“De wet verplicht de werkgever om maatregelen te treffen ter bevordering van het welzijn van zijn werknemers”, zegt Steven Renette, advocaat Sociaal Recht bij MPloy in Hasselt. “Hij moet risico’s voorkomen en bestrijden bij de bron. Anderzijds moet de werknemer naar zijn beste vermogen zorg dragen voor zijn eigen veiligheid en gezondheid, en die van zijn collega’s.” (Wet van 4 augustus 1996 over het welzijn van de werknemer op het werk)
“De wet verplicht de werkgever dus het risico van besmetting van zijn werknemers, aan de bron te bestrijden. Anderzijds lijkt het allerminst vergezocht te stellen dat de werknemer tegemoetkomt aan zijn verplichting om zorg te dragen voor zijn eigen gezondheid en die van zijn collega’s, door zich te laten vaccineren. Die inspanning overstijgt niet ‘zijn beste vermogen’. Kort gezegd: de wet verwacht dat de werknemer zich laat vaccineren zodra dat mogelijk is en dat de werkgever enkel gevaccineerde werknemers tewerkstelt. Dat heet dan preventie.”
“Of wordt die conclusie toch doorkruist door de antidiscriminatieregels, zoals sommigen beweren? Discrimineert de werkgever een werknemer op grond van zijn gezondheidstoestand, wanneer hij weigert hem te werk te stellen omdat de werknemer zich niet laat vaccineren wanneer het zijn beurt is? Hij behandelt dan al zijn werknemers toch gelijk, ongeacht hun gezondheidstoestand? Waar zit dan de discriminatie?”, vraagt Renette zich af.

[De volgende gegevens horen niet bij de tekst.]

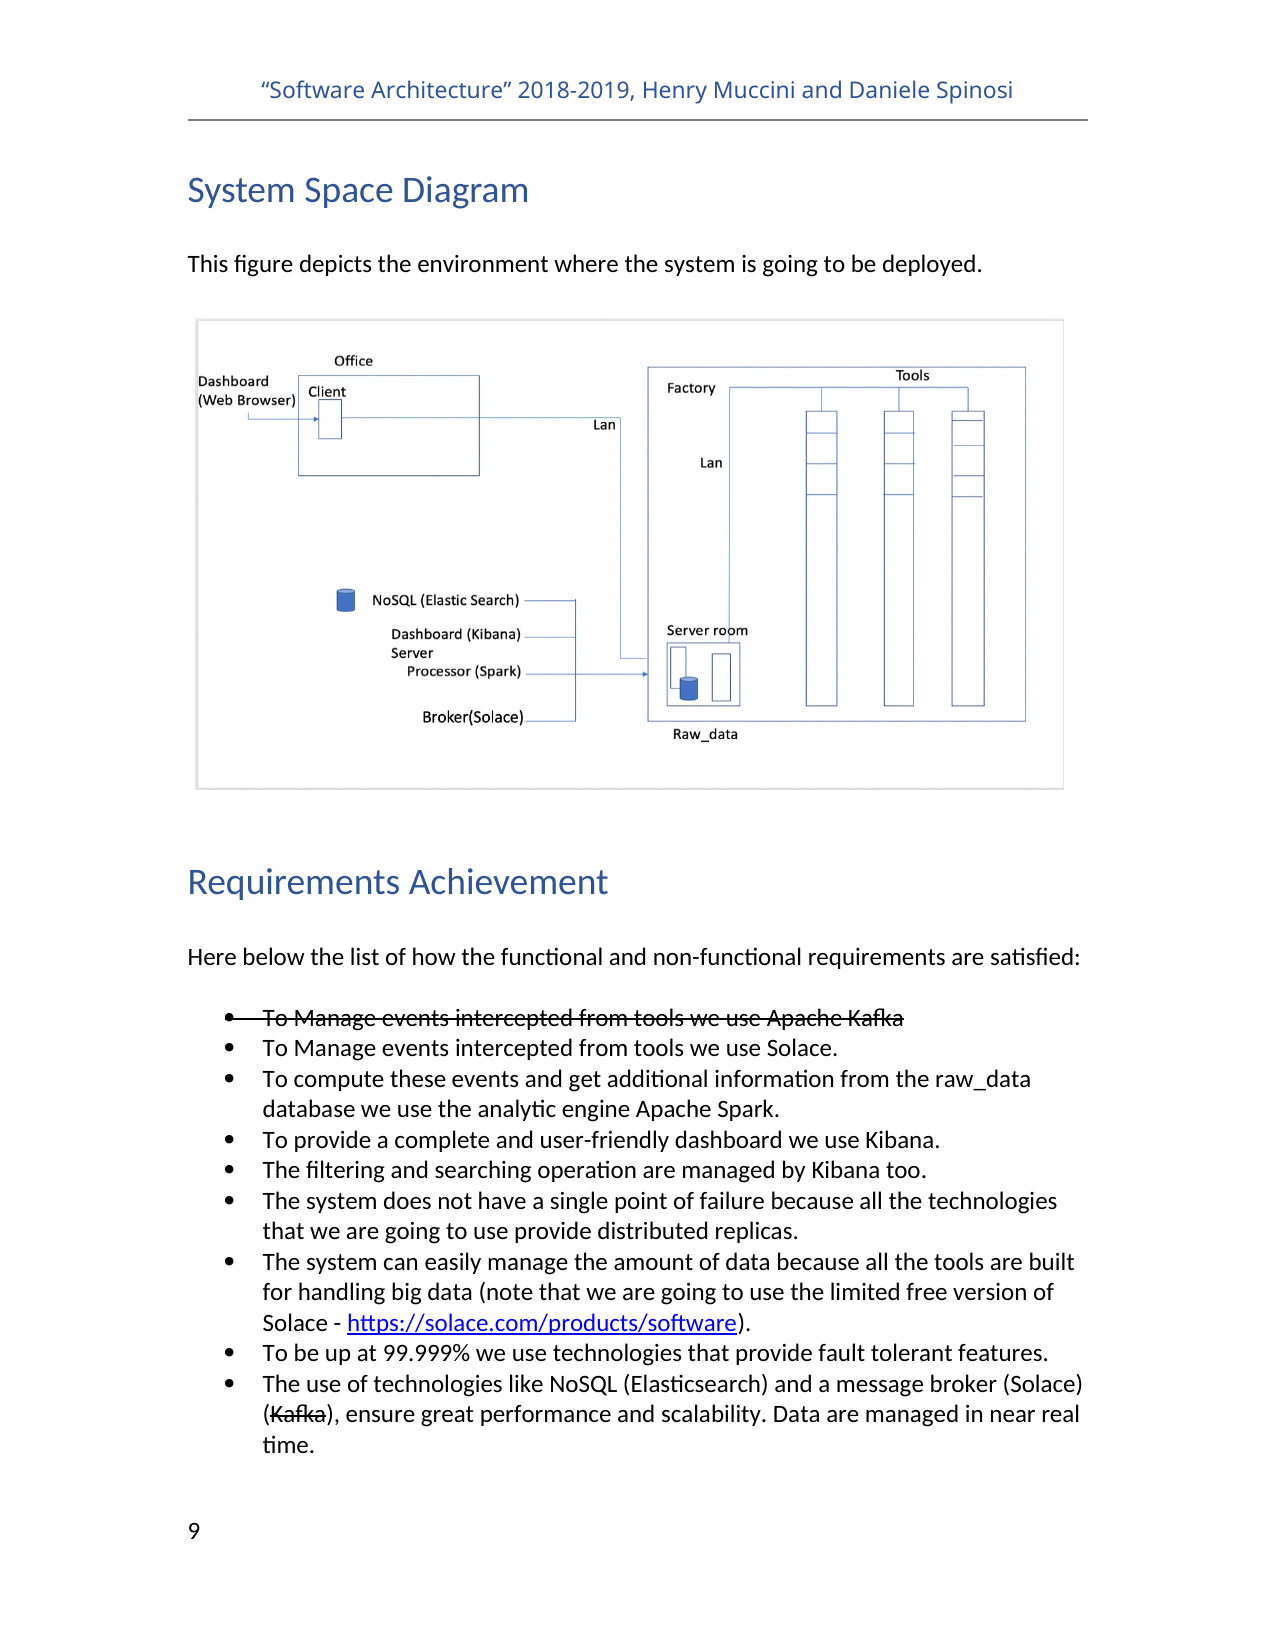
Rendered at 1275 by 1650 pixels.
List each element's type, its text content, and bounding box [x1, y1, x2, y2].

list To Manage events intercepted from tools we use Apache Kafka [225, 1002, 1087, 1032]
list To compute these events and get additional information from the raw_data database we use the analytic engine Apache Spark. [225, 1063, 1087, 1124]
list The system does not have a single point of failure because all the technologies that we are going to use provide distributed replicas. [225, 1185, 1087, 1246]
list To Manage events intercepted from tools we use Solace. [225, 1032, 1087, 1063]
picture [187, 309, 1080, 803]
subtitle Requirements Achievement [187, 858, 1087, 904]
text Here below the list of how the functional and non-functional requirements are satisfied: [187, 941, 1087, 971]
list To provide a complete and user-friendly dashboard we use Kibana. [225, 1124, 1087, 1154]
subtitle System Space Diagram [187, 166, 1087, 212]
list The use of technologies like NoSQL (Elasticsearch) and a message broker (Solace) (Kafka), ensure great performance and scalability. Data are managed in near real time. [225, 1368, 1087, 1460]
text This figure depicts the environment where the system is going to be deployed. [187, 249, 1087, 279]
list To be up at 99.999% we use technologies that provide fault tolerant features. [225, 1338, 1087, 1368]
list The system can easily manage the amount of data because all the tools are built for handling big data (note that we are going to use the limited free version of Solace - https://solace.com/products/software). [225, 1246, 1087, 1338]
list The filtering and searching operation are managed by Kibana too. [225, 1154, 1087, 1185]
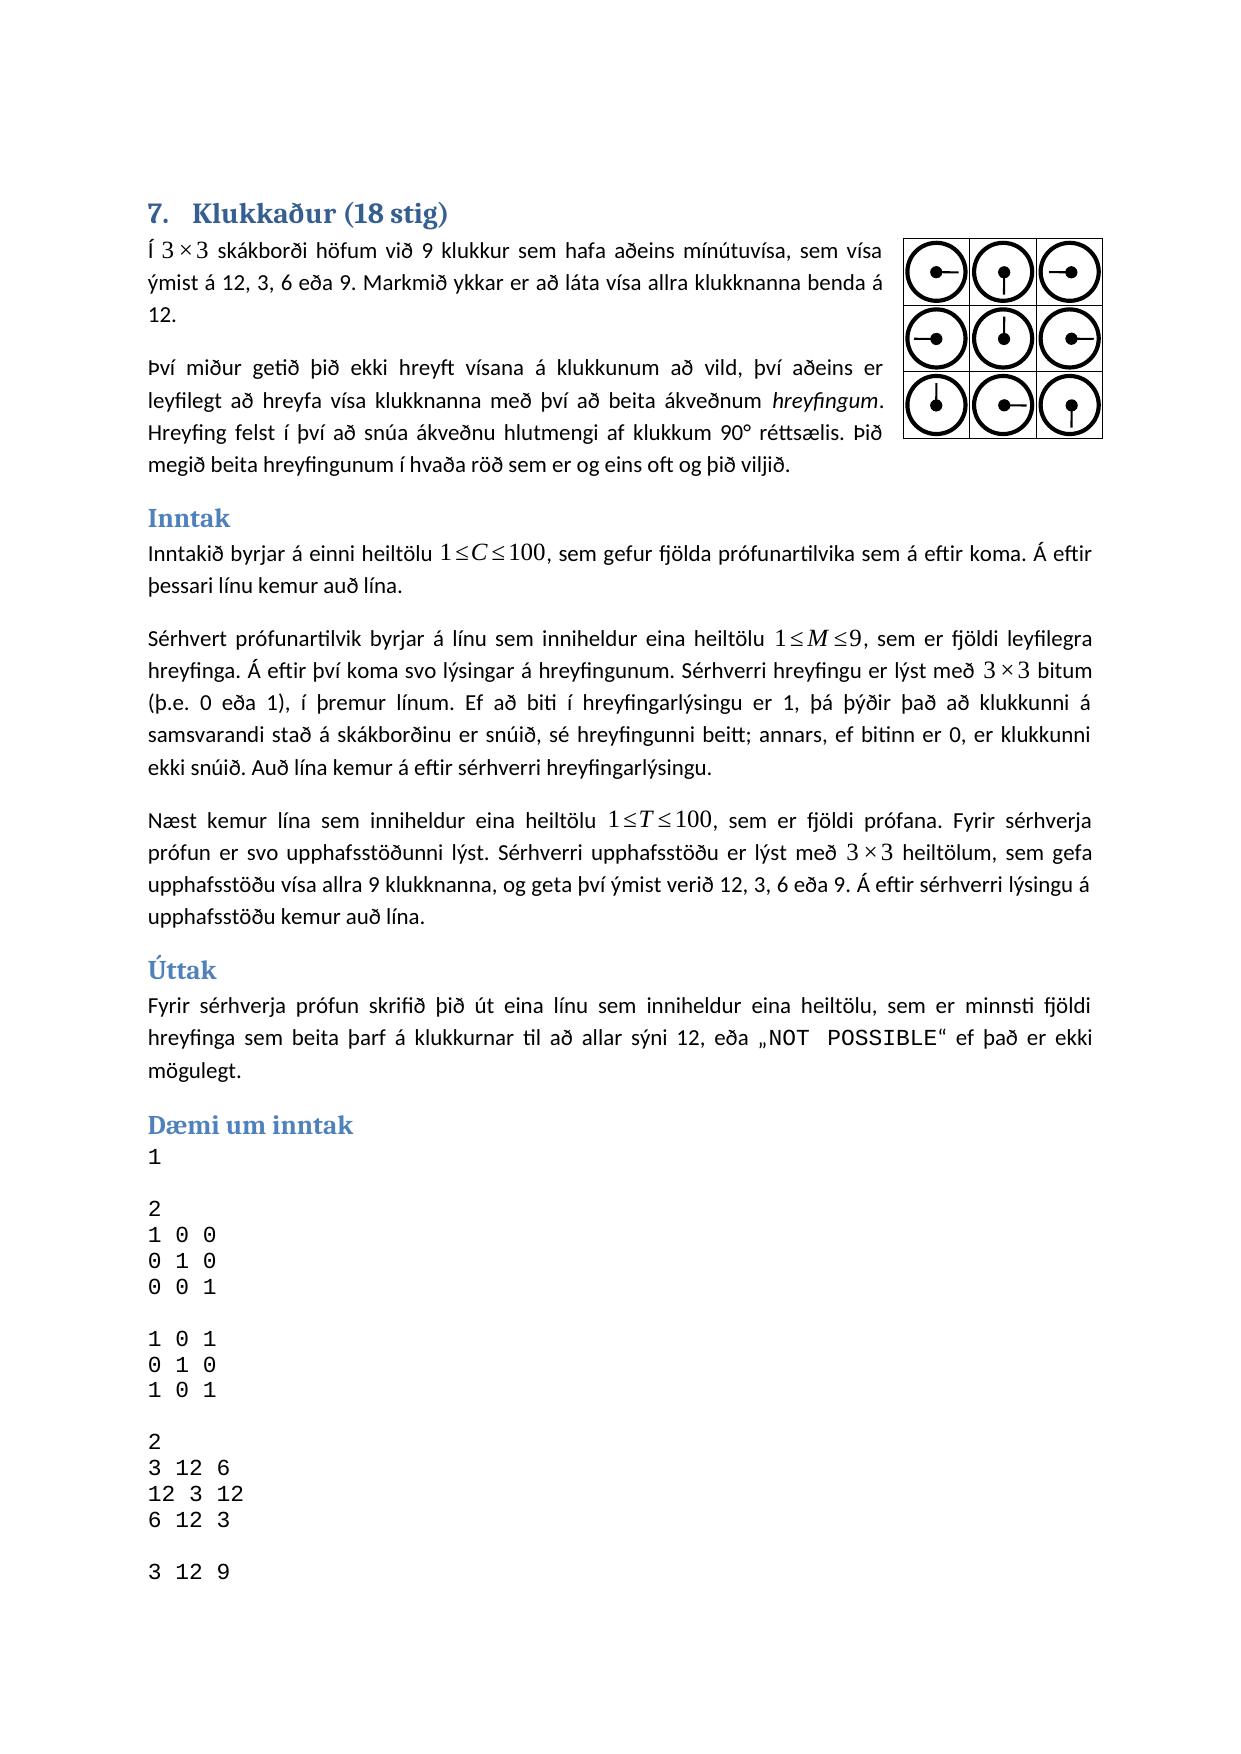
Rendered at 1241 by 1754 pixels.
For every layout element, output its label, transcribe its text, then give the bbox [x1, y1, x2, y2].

text 0 1 0 [148, 1353, 1093, 1379]
text Inntakið byrjar á einni heiltölu , sem gefur fjölda prófunartilvika sem á eftir koma. Á eftir þessari línu kemur auð lína. [148, 539, 1093, 599]
text 2 [148, 1431, 1093, 1457]
text 3 12 9 [148, 1560, 1093, 1586]
subtitle Dæmi um inntak [148, 1110, 1093, 1141]
text 1 0 1 [148, 1327, 1093, 1353]
text Fyrir sérhverja prófun skrifið þið út eina línu sem inniheldur eina heiltölu, sem er minnsti fjöldi hreyfinga sem beita þarf á klukkurnar til að allar sýni 12, eða „NOT POSSIBLE“ ef það er ekki mögulegt. [148, 991, 1093, 1085]
text Því miður getið þið ekki hreyft vísana á klukkunum að vild, því aðeins er leyfilegt að hreyfa vísa klukknanna með því að beita ákveðnum hreyfingum. Hreyfing felst í því að snúa ákveðnu hlutmengi af klukkum 90° réttsælis. Þið megið beita hreyfingunum í hvaða röð sem er og eins oft og þið viljið. [148, 353, 1093, 478]
text Næst kemur lína sem inniheldur eina heiltölu , sem er fjöldi prófana. Fyrir sérhverja prófun er svo upphafsstöðunni lýst. Sérhverri upphafsstöðu er lýst með heiltölum, sem gefa upphafsstöðu vísa allra 9 klukknanna, og geta því ýmist verið 12, 3, 6 eða 9. Á eftir sérhverri lýsingu á upphafsstöðu kemur auð lína. [148, 806, 1093, 930]
text 0 1 0 [148, 1249, 1093, 1275]
subtitle Úttak [148, 955, 1093, 987]
text 6 12 3 [148, 1508, 1093, 1534]
subtitle Inntak [148, 503, 1093, 534]
text 1 0 0 [148, 1223, 1093, 1249]
subtitle Klukkaður (18 stig) [148, 198, 1093, 231]
text 0 0 1 [148, 1275, 1093, 1301]
text Í skákborði höfum við 9 klukkur sem hafa aðeins mínútuvísa, sem vísa ýmist á 12, 3, 6 eða 9. Markmið ykkar er að láta vísa allra klukknanna benda á 12. [148, 236, 1093, 328]
text 3 12 6 [148, 1457, 1093, 1483]
text 1 [148, 1145, 1093, 1171]
text 12 3 12 [148, 1483, 1093, 1508]
text 1 0 1 [148, 1379, 1093, 1405]
text Sérhvert prófunartilvik byrjar á línu sem inniheldur eina heiltölu , sem er fjöldi leyfilegra hreyfinga. Á eftir því koma svo lýsingar á hreyfingunum. Sérhverri hreyfingu er lýst með bitum (þ.e. 0 eða 1), í þremur línum. Ef að biti í hreyfingarlýsingu er 1, þá þýðir það að klukkunni á samsvarandi stað á skákborðinu er snúið, sé hreyfingunni beitt; annars, ef bitinn er 0, er klukkunni ekki snúið. Auð lína kemur á eftir sérhverri hreyfingarlýsingu. [148, 624, 1093, 781]
text 2 [148, 1197, 1093, 1223]
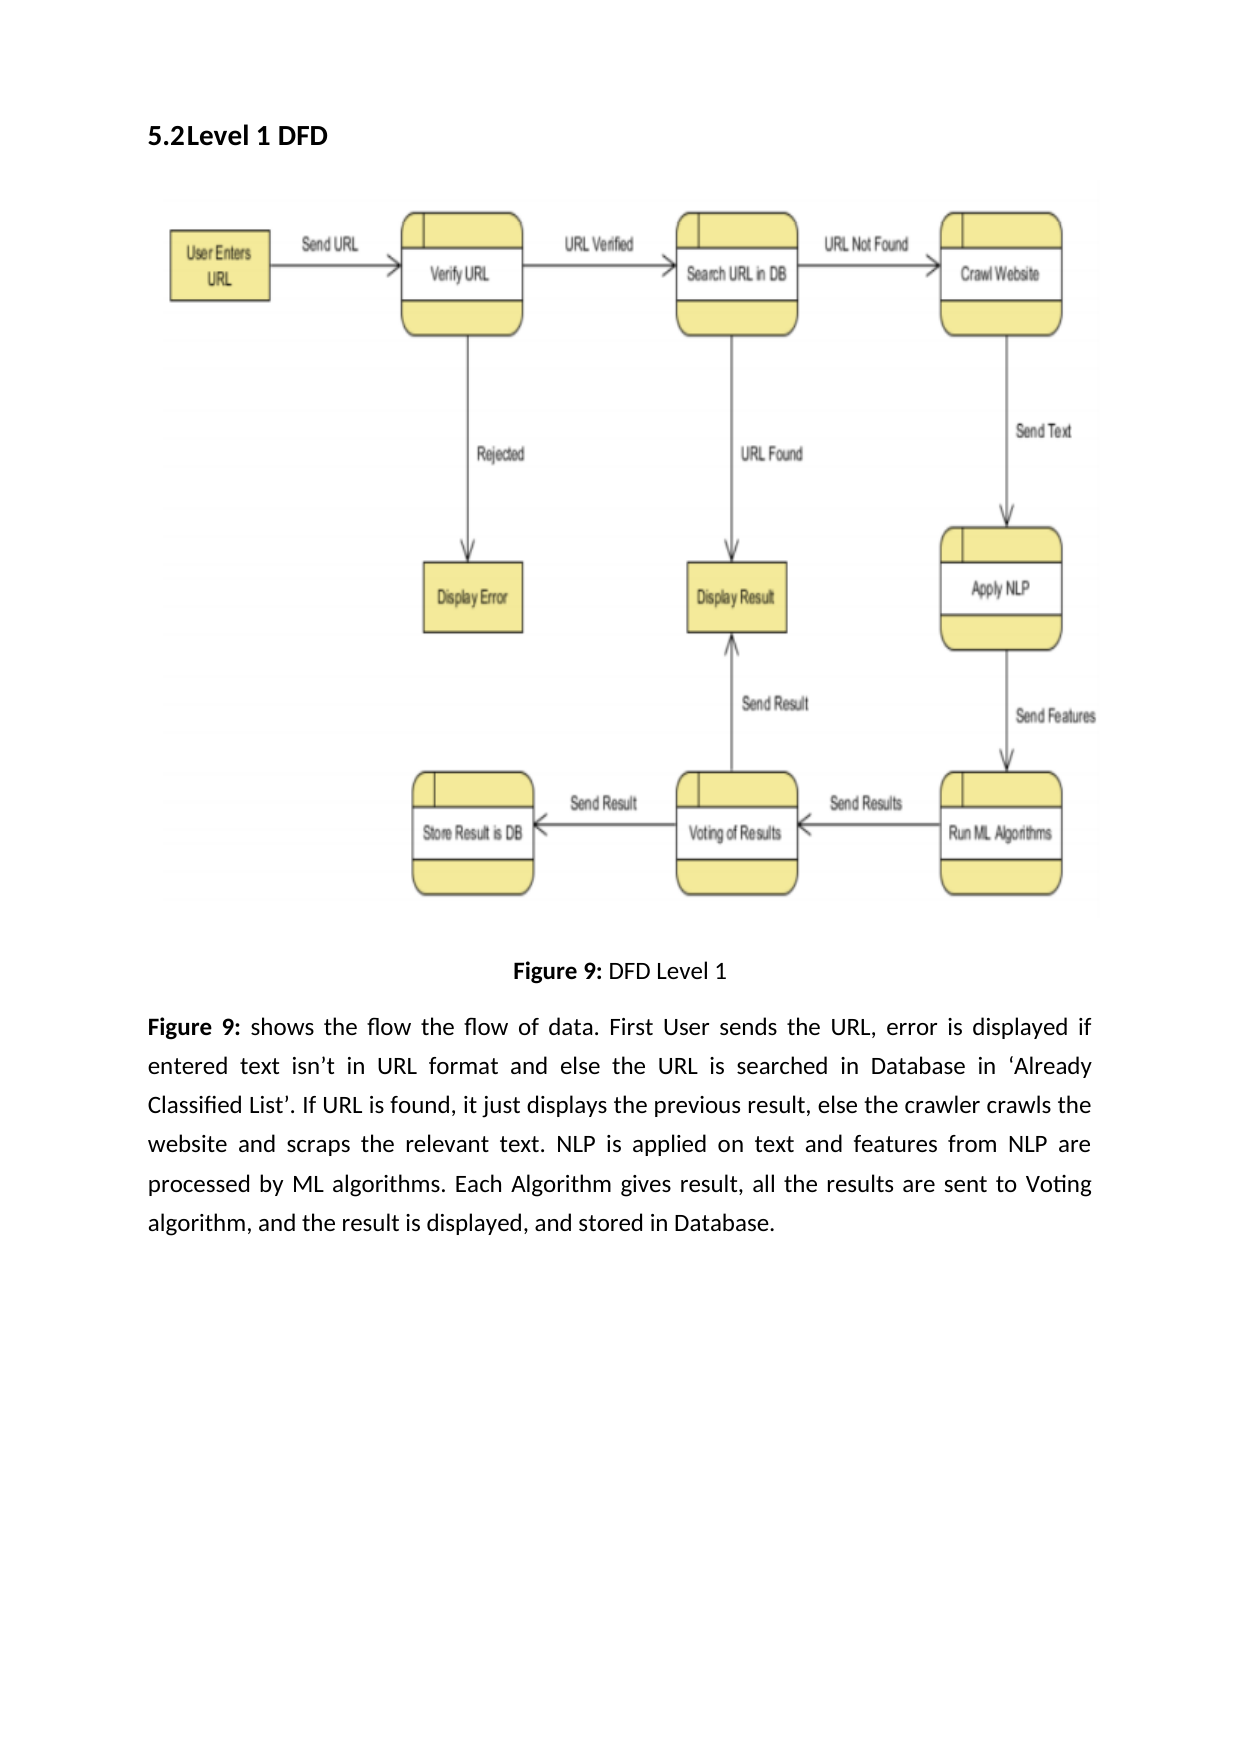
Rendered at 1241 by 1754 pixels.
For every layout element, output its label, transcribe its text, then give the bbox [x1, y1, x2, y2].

subtitle Level 1 DFD [147, 114, 1105, 154]
text Figure 9: DFD Level 1 [201, 956, 1039, 986]
picture [135, 180, 1140, 918]
text Figure 9: shows the flow the flow of data. First User sends the URL, error is displayed if entered text isn’t in URL format and else the URL is searched in Database in ‘Already Classified List’. If URL is found, it just displays the previous result, else the crawler crawls the website and scraps the relevant text. NLP is applied on text and features from NLP are processed by ML algorithms. Each Algorithm gives result, all the results are sent to Voting algorithm, and the result is displayed, and stored in Database. [148, 1011, 1093, 1237]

“Overigens, zelfs als de werkgever op die manier een verschil in behandeling in het leven roept, is dat hier dan niet redelijk verantwoord? Het zou nogal vreemd zijn de werkgever te beschuldigen van discriminatie, wanneer hij zich alleen maar kwijt van de wettelijke verplichting ervoor te zorgen dat zijn werknemers gezond blijven en geen gevaarlijke virale infectie oplopen en/of verspreiden.”
Ook met privacy heeft het volgens Renette niets te maken. “Wij zien dat probleem niet. Om te beginnen: geen enkel grondrecht is absoluut. Ook privacy moet worden afgewogen tegenover andere grondrechten, zoals het recht op de fysieke integriteit van de collega-werknemers. Bovendien staat het elke burger vrij om zich niet te laten vaccineren. Als werknemer leeft hij dan zijn wettelijke verplichting om zorg te dragen voor zijn gezondheid en die van zijn collega’s niet na. Hij moet daarvan wel de gevolgen dragen. Door het besmettingsrisico dat hij dan wetens en willens meedraagt, blijft hij een risico, en kan de werkgever hem de toegang tot het werk ontzeggen.” En ook de GDPR is geen argument, vindt de advocaat. “De Europese regels laten de verwerking van persoonsgegevens – ook gezondheidsgegevens – uitdrukkelijk wél toe, indien dat noodzakelijk is voor de volksgezondheid en er een wettelijke grondslag toe bestaat. Het voorleggen van een vaccinatiebewijs is geen onevenredige maatregel.”
En Renette besluit: “Zoals het er nu naar uitziet, zal hooguit 70 procent van de bevolking zich laten vaccineren. In sommige zorginstellingen is dat zelfs maar 50 procent of minder. Het risico op besmetting blijft dan reëel. Indien men wegens sacrosancte, misbegrepen discriminatie- en privacyregels volhoudt dat een werkgever geen bewijs van vaccinatie mag vragen, blijft hij daarover volledig in het ongewisse. Hij zal dan omwille van zijn wettelijke zorgplicht geen andere keuze hebben dan alle veiligheidsmaatregelen te blijven toepassen, inclusief de mondmaskerplicht, ventilatie, de afstandsregels, aangepast transport en het verbod van het gebruik van cafetaria, tot het virus definitief verslagen is. Zit iemand daar op te wachten?”